→ Requirements:
Recast the data below as a JSON list of strings, one string per line, with blank lines and the pictures left out.

---

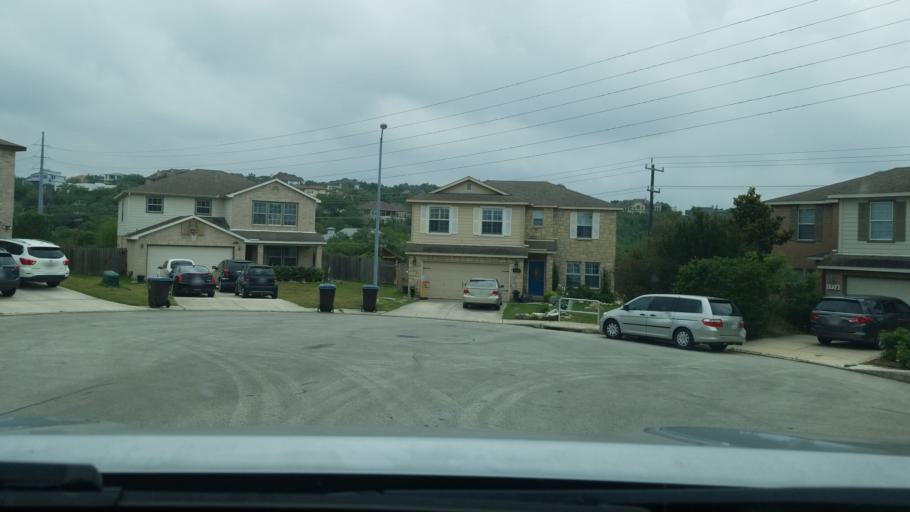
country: US
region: Texas
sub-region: Bexar County
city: Timberwood Park
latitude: 29.6803
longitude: -98.4646
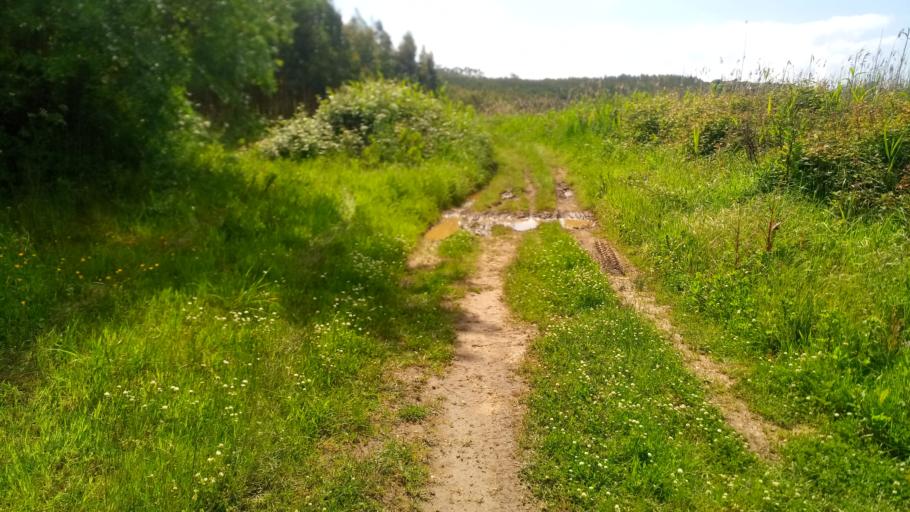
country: PT
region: Leiria
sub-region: Caldas da Rainha
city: Caldas da Rainha
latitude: 39.4000
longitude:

---

→ Completed task:
[
  "country: US",
  "region: Texas",
  "sub-region: Bexar County",
  "city: Timberwood Park",
  "latitude: 29.6803",
  "longitude: -98.4646",
  "country: PT",
  "region: Leiria",
  "sub-region: Caldas da Rainha",
  "city: Caldas da Rainha",
  "latitude: 39.4000",
  "longitude:"
]